■ TO DO
If a line contains "(IHC) micrograph of", it is the last one to write out; begin with the first line of the records and copy each exactly.

---- RECORDS TO USE

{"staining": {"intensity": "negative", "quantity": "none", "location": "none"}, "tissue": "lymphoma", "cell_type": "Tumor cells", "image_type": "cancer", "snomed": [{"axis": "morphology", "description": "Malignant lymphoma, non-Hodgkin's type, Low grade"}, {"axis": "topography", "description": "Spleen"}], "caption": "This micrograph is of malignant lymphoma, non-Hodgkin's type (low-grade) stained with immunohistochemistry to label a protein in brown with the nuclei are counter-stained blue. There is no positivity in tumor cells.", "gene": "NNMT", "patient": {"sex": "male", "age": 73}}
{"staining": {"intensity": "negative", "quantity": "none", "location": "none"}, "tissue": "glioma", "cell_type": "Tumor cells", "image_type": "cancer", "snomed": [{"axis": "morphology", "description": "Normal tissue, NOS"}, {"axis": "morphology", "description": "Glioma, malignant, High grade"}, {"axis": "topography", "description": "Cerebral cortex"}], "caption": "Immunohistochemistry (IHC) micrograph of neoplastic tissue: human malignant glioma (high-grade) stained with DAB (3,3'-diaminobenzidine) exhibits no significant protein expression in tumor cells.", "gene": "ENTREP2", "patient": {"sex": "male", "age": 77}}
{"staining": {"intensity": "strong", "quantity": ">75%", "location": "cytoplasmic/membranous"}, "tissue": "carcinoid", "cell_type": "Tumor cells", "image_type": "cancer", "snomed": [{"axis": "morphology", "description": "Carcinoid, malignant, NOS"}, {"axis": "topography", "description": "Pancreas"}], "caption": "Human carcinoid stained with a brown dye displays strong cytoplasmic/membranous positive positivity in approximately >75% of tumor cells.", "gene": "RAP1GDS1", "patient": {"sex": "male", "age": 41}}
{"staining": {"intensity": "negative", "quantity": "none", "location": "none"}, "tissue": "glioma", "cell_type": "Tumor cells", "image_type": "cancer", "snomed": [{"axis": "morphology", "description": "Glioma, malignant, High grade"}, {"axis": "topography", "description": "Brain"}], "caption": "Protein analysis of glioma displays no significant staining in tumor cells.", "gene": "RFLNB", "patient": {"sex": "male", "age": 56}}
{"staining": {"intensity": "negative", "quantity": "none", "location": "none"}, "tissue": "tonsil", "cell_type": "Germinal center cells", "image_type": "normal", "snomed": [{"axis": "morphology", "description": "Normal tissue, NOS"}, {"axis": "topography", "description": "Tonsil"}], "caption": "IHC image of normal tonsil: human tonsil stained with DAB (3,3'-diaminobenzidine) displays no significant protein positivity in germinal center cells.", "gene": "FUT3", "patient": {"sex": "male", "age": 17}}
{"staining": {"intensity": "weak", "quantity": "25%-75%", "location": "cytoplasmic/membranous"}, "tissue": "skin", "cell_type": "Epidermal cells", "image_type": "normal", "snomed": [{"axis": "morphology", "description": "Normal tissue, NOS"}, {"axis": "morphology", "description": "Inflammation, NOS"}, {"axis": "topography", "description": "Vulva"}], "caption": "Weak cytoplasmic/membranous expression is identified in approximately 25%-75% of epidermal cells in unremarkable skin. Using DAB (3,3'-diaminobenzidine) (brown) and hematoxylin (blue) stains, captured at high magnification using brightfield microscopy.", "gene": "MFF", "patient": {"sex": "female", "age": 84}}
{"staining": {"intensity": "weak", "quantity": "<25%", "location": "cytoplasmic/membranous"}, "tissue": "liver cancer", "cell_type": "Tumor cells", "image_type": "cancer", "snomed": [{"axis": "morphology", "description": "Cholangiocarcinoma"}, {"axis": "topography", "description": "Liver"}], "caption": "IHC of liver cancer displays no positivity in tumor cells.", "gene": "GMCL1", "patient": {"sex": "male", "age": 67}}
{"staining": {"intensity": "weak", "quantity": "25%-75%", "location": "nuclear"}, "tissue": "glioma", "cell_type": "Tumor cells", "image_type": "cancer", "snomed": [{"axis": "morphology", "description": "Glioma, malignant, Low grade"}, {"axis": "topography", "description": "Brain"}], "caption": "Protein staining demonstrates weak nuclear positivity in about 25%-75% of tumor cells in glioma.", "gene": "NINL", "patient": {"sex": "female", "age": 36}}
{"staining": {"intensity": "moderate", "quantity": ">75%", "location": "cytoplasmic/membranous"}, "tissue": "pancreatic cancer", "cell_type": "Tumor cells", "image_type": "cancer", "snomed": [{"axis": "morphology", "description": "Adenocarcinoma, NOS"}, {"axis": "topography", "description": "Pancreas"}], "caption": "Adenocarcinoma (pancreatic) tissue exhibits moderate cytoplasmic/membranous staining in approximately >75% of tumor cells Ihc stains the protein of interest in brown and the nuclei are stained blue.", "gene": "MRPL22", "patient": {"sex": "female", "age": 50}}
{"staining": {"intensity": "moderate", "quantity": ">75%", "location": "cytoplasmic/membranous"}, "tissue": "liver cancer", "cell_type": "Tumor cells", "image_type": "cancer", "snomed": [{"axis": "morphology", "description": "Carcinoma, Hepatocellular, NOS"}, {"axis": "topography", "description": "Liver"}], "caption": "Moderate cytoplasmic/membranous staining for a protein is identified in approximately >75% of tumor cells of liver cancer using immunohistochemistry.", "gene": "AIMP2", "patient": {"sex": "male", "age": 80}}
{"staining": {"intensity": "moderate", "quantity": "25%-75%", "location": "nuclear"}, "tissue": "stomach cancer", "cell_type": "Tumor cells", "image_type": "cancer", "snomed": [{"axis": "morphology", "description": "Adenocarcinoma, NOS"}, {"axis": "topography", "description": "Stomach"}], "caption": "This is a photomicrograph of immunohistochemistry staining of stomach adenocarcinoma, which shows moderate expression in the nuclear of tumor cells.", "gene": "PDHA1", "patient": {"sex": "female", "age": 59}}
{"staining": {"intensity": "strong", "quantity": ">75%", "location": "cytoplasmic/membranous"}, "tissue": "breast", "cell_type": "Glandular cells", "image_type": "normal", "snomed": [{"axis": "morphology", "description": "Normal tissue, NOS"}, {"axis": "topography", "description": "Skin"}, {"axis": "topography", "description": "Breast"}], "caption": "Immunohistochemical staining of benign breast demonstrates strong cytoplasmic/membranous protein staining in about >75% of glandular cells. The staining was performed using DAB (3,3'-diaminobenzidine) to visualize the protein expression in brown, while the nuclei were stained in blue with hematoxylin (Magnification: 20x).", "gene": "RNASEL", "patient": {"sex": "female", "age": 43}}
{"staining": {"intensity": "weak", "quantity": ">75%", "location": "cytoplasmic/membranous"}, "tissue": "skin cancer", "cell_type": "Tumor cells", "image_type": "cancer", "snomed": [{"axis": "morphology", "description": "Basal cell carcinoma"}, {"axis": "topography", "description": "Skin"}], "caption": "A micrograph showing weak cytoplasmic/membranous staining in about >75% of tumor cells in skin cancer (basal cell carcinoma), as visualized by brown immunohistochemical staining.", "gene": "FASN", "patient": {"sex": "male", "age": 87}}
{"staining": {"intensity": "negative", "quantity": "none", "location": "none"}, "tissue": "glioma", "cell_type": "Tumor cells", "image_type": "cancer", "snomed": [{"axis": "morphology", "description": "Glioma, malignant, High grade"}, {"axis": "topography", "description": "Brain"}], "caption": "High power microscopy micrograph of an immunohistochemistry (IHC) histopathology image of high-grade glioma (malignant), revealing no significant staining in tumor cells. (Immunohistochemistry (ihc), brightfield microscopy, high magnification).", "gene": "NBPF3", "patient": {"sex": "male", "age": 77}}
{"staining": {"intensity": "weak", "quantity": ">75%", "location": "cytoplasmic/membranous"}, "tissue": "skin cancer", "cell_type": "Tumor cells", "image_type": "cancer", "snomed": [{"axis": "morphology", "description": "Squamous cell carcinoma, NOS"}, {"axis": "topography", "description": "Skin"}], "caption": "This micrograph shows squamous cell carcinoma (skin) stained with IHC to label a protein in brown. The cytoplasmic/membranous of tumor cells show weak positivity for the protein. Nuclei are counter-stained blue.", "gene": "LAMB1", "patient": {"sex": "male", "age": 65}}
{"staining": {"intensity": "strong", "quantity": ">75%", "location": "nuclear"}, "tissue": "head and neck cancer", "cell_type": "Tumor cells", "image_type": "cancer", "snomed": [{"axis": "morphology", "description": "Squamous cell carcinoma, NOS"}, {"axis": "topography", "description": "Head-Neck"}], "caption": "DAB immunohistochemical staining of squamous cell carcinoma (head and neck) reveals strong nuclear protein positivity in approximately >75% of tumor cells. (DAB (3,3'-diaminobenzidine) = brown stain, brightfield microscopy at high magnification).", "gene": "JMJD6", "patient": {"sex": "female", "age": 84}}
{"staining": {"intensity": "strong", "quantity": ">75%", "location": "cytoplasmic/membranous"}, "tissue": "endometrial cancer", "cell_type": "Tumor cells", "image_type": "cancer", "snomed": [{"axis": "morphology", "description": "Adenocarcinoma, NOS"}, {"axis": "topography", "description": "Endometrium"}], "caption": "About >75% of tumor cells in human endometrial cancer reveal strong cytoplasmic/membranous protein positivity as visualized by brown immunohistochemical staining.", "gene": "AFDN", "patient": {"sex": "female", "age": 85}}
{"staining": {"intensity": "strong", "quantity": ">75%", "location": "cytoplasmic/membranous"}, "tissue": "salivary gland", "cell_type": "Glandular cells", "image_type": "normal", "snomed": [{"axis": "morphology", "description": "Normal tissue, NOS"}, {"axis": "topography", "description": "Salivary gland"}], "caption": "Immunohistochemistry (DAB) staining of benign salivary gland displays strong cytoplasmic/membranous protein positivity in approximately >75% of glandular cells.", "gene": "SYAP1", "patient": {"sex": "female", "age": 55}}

--------

■ REPLY
{"staining": {"intensity": "negative", "quantity": "none", "location": "none"}, "tissue": "lymphoma", "cell_type": "Tumor cells", "image_type": "cancer", "snomed": [{"axis": "morphology", "description": "Malignant lymphoma, non-Hodgkin's type, Low grade"}, {"axis": "topography", "description": "Spleen"}], "caption": "This micrograph is of malignant lymphoma, non-Hodgkin's type (low-grade) stained with immunohistochemistry to label a protein in brown with the nuclei are counter-stained blue. There is no positivity in tumor cells.", "gene": "NNMT", "patient": {"sex": "male", "age": 73}}
{"staining": {"intensity": "negative", "quantity": "none", "location": "none"}, "tissue": "glioma", "cell_type": "Tumor cells", "image_type": "cancer", "snomed": [{"axis": "morphology", "description": "Normal tissue, NOS"}, {"axis": "morphology", "description": "Glioma, malignant, High grade"}, {"axis": "topography", "description": "Cerebral cortex"}], "caption": "Immunohistochemistry (IHC) micrograph of neoplastic tissue: human malignant glioma (high-grade) stained with DAB (3,3'-diaminobenzidine) exhibits no significant protein expression in tumor cells.", "gene": "ENTREP2", "patient": {"sex": "male", "age": 77}}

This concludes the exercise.